From the entries below, transcribe exactly the lines between the line holding "left shoulder: (232, 214)" and the line holding "left shoulder: (154, 243)", inclusive; skip all other lines.

Dataset items:
· · ·

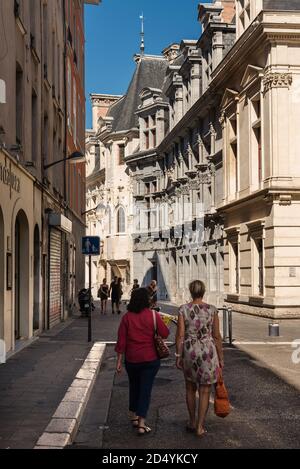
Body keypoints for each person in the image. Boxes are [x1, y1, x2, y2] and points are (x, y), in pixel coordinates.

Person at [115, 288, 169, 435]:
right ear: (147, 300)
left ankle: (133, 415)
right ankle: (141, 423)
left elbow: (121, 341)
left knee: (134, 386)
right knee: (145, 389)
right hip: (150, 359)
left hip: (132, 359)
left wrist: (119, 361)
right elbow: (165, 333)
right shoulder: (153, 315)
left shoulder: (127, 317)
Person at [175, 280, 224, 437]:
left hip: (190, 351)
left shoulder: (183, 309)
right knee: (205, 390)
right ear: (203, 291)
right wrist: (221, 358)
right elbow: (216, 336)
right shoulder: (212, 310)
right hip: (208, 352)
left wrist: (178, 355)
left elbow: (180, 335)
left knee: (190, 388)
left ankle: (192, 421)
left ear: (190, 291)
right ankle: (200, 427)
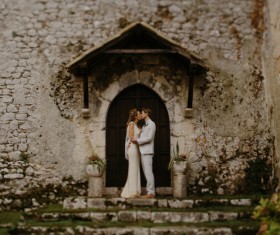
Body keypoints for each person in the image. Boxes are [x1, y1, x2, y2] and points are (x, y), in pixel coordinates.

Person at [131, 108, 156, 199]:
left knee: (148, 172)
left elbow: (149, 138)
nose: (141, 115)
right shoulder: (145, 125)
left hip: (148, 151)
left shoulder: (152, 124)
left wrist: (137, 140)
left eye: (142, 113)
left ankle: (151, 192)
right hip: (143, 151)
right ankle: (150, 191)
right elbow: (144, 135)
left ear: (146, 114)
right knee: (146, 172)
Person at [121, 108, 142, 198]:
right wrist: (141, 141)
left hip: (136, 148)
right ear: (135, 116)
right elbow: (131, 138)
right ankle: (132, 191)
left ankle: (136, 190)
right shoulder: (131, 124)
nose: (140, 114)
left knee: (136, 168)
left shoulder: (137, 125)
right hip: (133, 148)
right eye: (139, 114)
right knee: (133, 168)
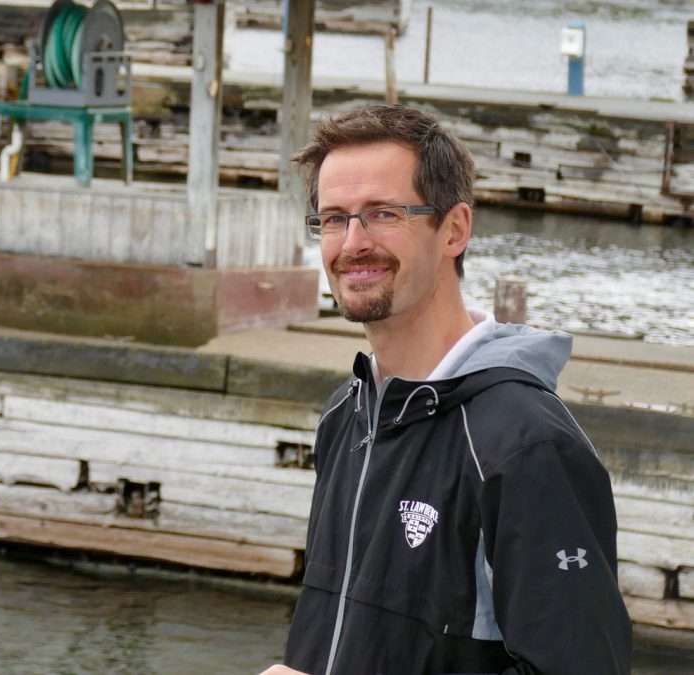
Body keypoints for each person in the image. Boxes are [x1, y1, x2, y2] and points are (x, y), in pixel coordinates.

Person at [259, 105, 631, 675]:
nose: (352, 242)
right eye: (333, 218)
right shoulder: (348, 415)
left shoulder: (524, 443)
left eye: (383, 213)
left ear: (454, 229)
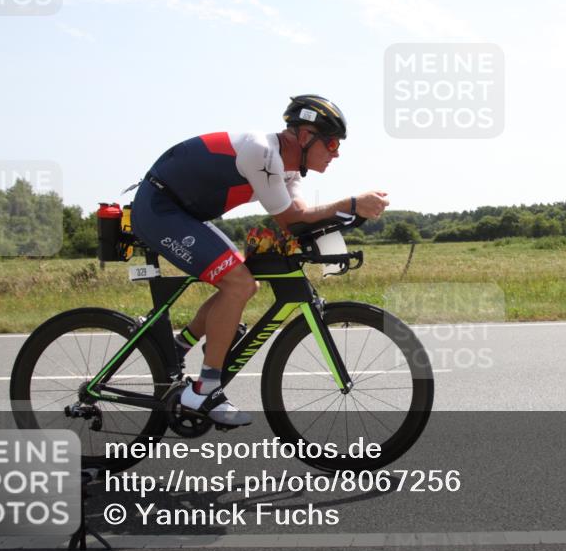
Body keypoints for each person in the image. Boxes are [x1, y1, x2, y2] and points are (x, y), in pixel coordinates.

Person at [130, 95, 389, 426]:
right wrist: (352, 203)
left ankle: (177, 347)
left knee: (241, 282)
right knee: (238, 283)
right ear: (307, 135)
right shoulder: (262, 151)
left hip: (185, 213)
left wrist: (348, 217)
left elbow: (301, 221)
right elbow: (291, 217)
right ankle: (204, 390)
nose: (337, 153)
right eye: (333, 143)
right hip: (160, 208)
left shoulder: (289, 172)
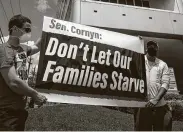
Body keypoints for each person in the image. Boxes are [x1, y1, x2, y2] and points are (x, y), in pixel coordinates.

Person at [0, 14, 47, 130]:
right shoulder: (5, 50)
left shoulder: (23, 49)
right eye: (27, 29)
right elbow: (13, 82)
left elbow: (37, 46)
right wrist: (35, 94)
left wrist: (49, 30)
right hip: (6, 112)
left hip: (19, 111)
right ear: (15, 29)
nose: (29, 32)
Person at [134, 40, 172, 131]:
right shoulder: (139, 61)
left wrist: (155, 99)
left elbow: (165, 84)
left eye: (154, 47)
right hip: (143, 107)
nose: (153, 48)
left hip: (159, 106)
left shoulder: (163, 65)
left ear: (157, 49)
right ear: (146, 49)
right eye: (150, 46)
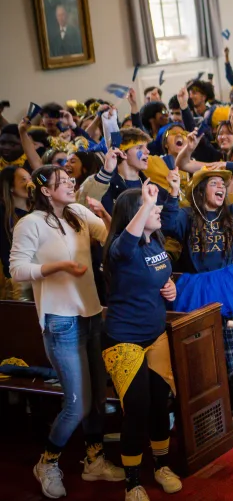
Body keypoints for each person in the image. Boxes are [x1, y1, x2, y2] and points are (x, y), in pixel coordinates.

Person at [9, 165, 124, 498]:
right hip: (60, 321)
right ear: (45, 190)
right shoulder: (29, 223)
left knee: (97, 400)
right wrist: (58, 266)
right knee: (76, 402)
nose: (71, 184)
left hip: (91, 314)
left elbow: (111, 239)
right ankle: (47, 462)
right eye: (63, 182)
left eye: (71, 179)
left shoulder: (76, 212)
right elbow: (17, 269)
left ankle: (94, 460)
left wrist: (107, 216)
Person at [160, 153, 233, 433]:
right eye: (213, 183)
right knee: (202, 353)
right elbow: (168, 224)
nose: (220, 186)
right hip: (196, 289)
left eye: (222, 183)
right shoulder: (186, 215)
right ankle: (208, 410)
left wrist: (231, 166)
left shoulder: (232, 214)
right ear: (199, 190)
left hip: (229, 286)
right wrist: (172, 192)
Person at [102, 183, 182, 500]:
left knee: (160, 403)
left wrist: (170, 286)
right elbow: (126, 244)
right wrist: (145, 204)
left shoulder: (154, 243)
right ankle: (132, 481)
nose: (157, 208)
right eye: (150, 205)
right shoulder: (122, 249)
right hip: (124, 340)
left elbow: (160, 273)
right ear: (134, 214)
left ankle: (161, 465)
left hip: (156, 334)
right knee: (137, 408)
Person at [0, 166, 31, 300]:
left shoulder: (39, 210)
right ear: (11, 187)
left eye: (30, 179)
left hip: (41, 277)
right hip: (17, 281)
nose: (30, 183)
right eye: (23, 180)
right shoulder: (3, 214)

· · ·

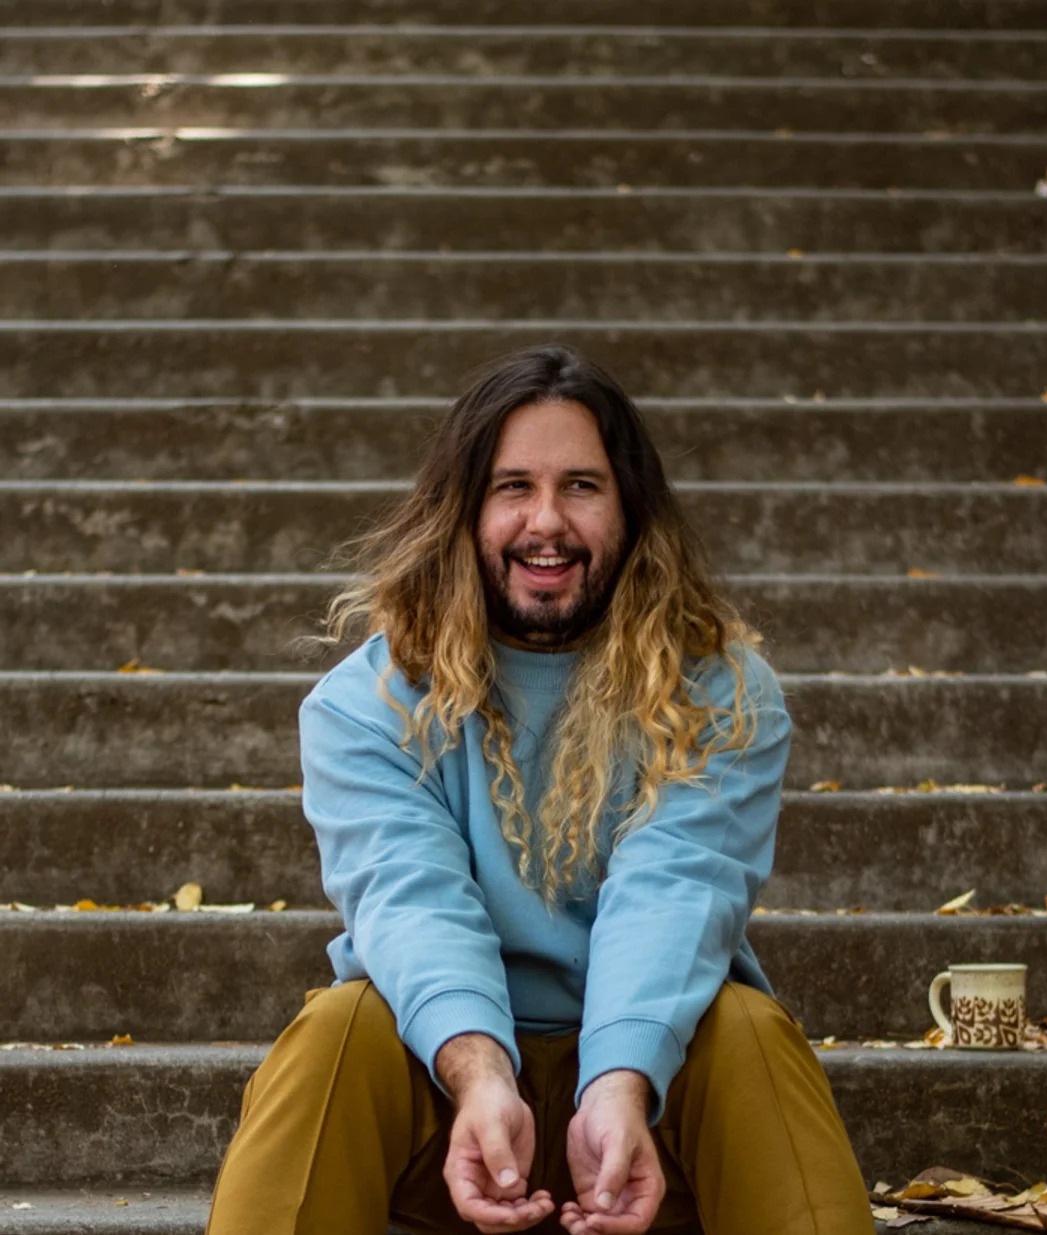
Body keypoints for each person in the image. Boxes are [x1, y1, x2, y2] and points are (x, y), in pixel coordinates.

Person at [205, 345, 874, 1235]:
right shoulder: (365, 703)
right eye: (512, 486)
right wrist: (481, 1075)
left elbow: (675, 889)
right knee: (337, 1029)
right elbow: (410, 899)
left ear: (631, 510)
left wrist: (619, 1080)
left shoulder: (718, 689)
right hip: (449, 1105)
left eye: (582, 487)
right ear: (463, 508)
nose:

· · ·

[SOLUTION]
left shoulder: (232, 214)
right ear: (199, 190)
left hip: (229, 286)
right wrist: (172, 192)
Person at [102, 183, 182, 500]:
left knee: (160, 403)
left wrist: (170, 286)
right elbow: (126, 244)
right wrist: (145, 204)
left shoulder: (154, 243)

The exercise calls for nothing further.